Want some 4k video with your broadband cap? Good luck with that

Do you have broadband cap anxiety? Then better don’t buy a PS4 (s SNE) when it comes out later this year. Sony’s next generation gaming console will reportedly offer support for 4K video, and the company is looking to launch a 4K video download service to give consumers access to popular fare in the ultra-high-definition video format. There’s just one caveat: 4K downloads will weigh in at a whopping 100 GB a piece, according to a report from the Verge.

Granted, many details of Sony’s plans for 4K aren’t set in stone, in part because the company hasn’t exactly been forthcoming with details about the PS4. But Sony Electronics President and COO Phil Molyneux told the Verge’s Nilay Patel that a typical 4K movie will be “100 gigabytes and plus.”

Just a quick reminder for everyone about to bust out their calculators at home: Comcast’s (S CMCSK) current cap for most of its customers is 300 GB per month, which would get you just three 4K movies, and nothing else. AT&T’s (S ATT) Uverse cap is 250 GB per month.
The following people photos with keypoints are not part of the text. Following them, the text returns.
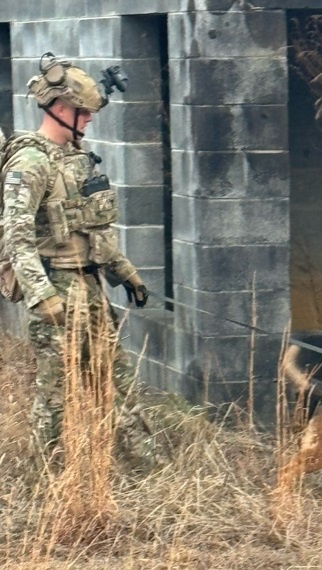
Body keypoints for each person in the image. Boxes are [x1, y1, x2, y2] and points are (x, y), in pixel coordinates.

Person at [0, 52, 156, 469]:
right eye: (84, 113)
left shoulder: (74, 158)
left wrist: (126, 274)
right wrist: (41, 295)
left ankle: (144, 469)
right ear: (61, 108)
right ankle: (48, 479)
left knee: (117, 381)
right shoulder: (29, 162)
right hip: (57, 289)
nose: (88, 120)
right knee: (56, 393)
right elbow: (14, 236)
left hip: (90, 287)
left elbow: (92, 229)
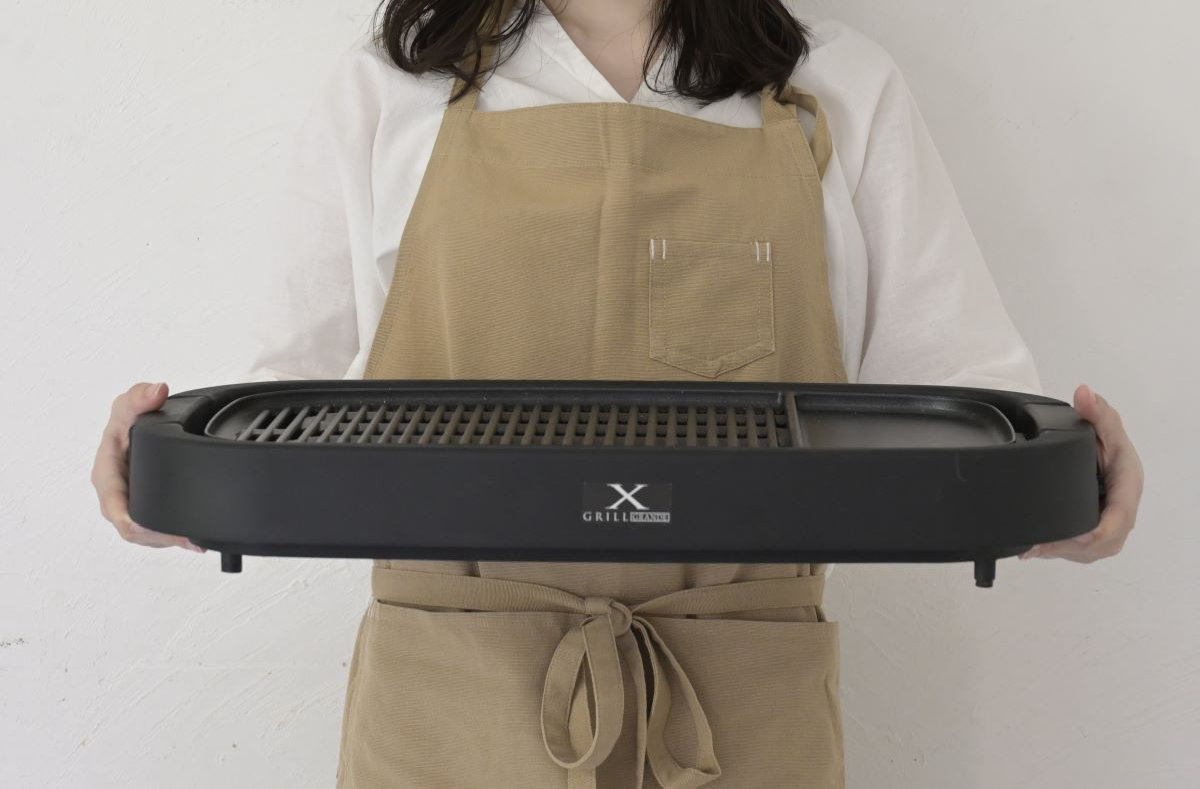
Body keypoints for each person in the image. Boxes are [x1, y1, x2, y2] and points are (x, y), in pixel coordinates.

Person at [91, 0, 1146, 785]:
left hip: (741, 711)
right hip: (446, 705)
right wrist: (165, 473)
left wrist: (1072, 488)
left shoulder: (837, 88)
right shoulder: (388, 88)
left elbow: (968, 409)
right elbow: (281, 408)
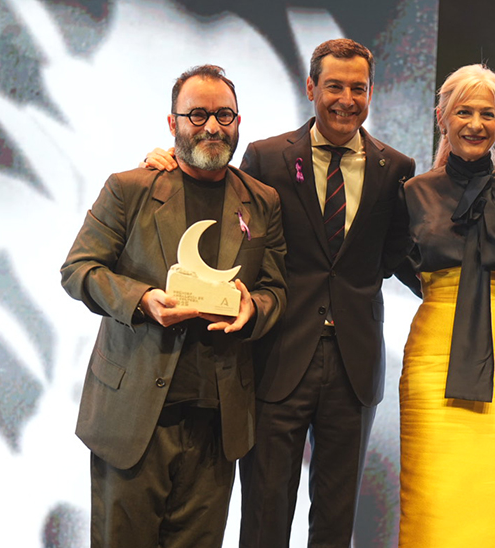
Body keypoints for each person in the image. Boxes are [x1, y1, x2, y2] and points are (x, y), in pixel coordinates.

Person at [144, 39, 415, 547]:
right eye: (334, 85)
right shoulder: (267, 157)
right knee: (265, 517)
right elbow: (218, 208)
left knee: (335, 522)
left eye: (358, 88)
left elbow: (401, 256)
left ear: (371, 93)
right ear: (311, 88)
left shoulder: (395, 169)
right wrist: (166, 162)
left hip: (354, 368)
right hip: (277, 359)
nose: (346, 98)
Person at [60, 64, 287, 548]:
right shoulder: (131, 188)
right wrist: (141, 300)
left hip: (218, 421)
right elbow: (78, 270)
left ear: (239, 121)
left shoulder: (262, 200)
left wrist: (255, 310)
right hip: (133, 418)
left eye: (224, 115)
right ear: (173, 123)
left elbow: (276, 289)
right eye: (198, 114)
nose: (211, 126)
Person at [398, 64, 495, 547]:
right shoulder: (412, 192)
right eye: (463, 111)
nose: (475, 123)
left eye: (487, 113)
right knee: (430, 494)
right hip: (432, 358)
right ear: (442, 116)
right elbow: (401, 261)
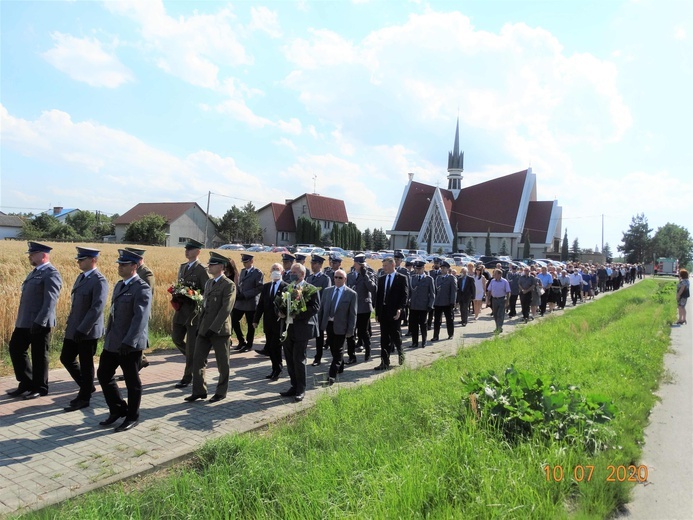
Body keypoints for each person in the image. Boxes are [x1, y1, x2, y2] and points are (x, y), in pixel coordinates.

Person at [97, 249, 152, 432]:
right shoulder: (120, 286)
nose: (120, 267)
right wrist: (109, 335)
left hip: (130, 344)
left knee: (132, 381)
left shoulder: (142, 288)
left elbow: (140, 318)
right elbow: (113, 314)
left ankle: (132, 416)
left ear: (134, 266)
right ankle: (118, 408)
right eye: (119, 264)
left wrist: (130, 341)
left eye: (124, 264)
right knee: (104, 374)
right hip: (114, 341)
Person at [7, 242, 63, 400]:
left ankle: (40, 387)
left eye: (33, 254)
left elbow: (50, 301)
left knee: (39, 355)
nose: (29, 256)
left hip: (39, 322)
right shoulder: (34, 272)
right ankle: (26, 382)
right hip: (24, 321)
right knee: (16, 349)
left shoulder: (51, 273)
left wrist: (40, 321)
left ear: (43, 255)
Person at [60, 247, 109, 412]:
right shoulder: (81, 277)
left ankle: (85, 397)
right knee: (66, 357)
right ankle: (86, 387)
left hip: (87, 331)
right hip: (75, 328)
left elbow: (97, 308)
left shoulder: (99, 280)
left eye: (82, 259)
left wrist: (83, 329)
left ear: (93, 260)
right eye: (78, 259)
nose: (79, 262)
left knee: (86, 363)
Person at [185, 252, 236, 403]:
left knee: (222, 363)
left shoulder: (228, 285)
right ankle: (199, 391)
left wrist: (213, 328)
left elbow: (225, 309)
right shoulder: (208, 283)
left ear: (221, 267)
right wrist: (200, 326)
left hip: (219, 330)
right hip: (203, 328)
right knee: (198, 360)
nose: (209, 267)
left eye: (212, 265)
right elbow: (204, 307)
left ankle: (221, 391)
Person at [171, 239, 211, 389]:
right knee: (176, 339)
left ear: (198, 251)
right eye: (186, 249)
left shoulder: (202, 269)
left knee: (190, 347)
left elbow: (206, 292)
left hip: (194, 313)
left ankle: (187, 376)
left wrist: (192, 294)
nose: (186, 251)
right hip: (181, 311)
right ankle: (195, 358)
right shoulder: (183, 267)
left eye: (190, 249)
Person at [278, 263, 320, 402]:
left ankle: (301, 389)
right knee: (289, 359)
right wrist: (280, 312)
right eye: (291, 272)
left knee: (298, 359)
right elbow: (279, 303)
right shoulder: (287, 288)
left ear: (302, 274)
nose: (291, 274)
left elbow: (315, 308)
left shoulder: (311, 289)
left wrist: (298, 314)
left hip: (302, 329)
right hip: (287, 329)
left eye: (294, 272)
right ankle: (293, 386)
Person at [318, 269, 357, 385]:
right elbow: (322, 309)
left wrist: (351, 330)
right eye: (335, 277)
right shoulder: (327, 291)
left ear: (345, 279)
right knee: (333, 348)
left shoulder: (351, 294)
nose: (337, 280)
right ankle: (340, 365)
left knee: (339, 349)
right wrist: (319, 324)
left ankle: (332, 375)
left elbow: (352, 314)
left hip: (342, 326)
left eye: (340, 278)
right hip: (329, 324)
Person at [253, 263, 287, 381]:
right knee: (271, 348)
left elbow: (288, 306)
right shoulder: (266, 286)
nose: (275, 271)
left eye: (277, 269)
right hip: (268, 323)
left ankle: (278, 369)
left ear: (282, 272)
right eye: (273, 269)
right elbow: (261, 304)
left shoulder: (286, 287)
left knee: (275, 347)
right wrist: (256, 320)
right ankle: (274, 369)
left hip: (279, 323)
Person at [374, 257, 409, 370]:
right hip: (383, 312)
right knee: (384, 338)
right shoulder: (382, 279)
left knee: (395, 335)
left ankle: (400, 352)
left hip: (395, 313)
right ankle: (384, 362)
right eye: (383, 266)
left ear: (392, 265)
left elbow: (405, 295)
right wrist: (377, 313)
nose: (384, 268)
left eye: (386, 266)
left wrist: (400, 309)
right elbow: (379, 297)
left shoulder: (401, 278)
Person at [345, 253, 377, 363]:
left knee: (363, 332)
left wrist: (365, 276)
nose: (360, 266)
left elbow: (373, 288)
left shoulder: (369, 274)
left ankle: (368, 351)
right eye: (358, 264)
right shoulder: (350, 275)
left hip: (364, 307)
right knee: (350, 332)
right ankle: (351, 356)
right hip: (352, 308)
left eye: (362, 264)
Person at [232, 253, 264, 353]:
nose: (244, 264)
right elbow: (240, 284)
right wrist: (238, 294)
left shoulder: (257, 272)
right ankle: (241, 341)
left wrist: (245, 294)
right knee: (233, 320)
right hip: (241, 302)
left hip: (250, 303)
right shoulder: (242, 271)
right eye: (243, 262)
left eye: (246, 262)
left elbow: (259, 288)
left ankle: (249, 344)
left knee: (251, 325)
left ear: (251, 261)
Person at [306, 255, 332, 366]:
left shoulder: (325, 279)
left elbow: (326, 296)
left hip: (319, 312)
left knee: (319, 336)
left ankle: (318, 357)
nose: (312, 265)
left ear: (320, 265)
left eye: (315, 263)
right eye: (312, 263)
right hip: (309, 311)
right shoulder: (309, 278)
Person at [408, 260, 435, 348]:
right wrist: (408, 302)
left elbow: (432, 293)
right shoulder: (412, 278)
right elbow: (409, 292)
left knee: (423, 325)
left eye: (419, 268)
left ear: (423, 268)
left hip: (424, 306)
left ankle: (424, 341)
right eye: (416, 268)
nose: (418, 270)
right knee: (413, 325)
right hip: (413, 306)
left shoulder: (429, 279)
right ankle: (414, 342)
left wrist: (430, 305)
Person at [432, 260, 456, 341]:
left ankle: (450, 334)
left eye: (444, 268)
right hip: (438, 302)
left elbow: (453, 291)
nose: (442, 269)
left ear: (448, 269)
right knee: (436, 320)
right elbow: (435, 290)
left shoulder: (451, 278)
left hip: (447, 302)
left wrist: (452, 302)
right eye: (441, 268)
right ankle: (435, 336)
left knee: (449, 319)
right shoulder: (438, 278)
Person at [486, 269, 511, 333]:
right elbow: (489, 290)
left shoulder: (504, 281)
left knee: (500, 314)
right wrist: (488, 300)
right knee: (495, 314)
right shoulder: (492, 281)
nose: (494, 275)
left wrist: (507, 301)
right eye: (494, 274)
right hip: (494, 299)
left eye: (495, 274)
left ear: (500, 274)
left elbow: (508, 292)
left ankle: (499, 327)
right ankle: (498, 326)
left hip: (502, 299)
Both companies charge consumers that use more bandwidth $10 per 50 GB, which would bring the bandwidth costs of a single 4K movie after you’ve exhausted your cap to $20.

Of course, Sony may be able to somewhat reduce the size of its 4K movie downloads with advanced compression technologies — but you can only compress a video so much if your goal is to make it look great in 4K on a huge TV set. Throw in something like 3D, and you’re quickly going to hit the cap, no matter what.

Consider this, for example: Streaming a 1080p 3D movie from Netflix currently consumes 4.7 GB per hour. That’s a little more than 7 GB for a 90 minute flick. Now consider that 4K comes with four times as many pixels as 1080p, and some very basic back-of-the-envelope math would suggest that streaming 4K with a Netflix-like compression would lead to at least 28 GB of bandwidth consumption per movie.

So no matter how you look at it: 4K downloads and streams are going to push the envelope on broadband consumption — and could lead to many more consumers running afoul of their caps.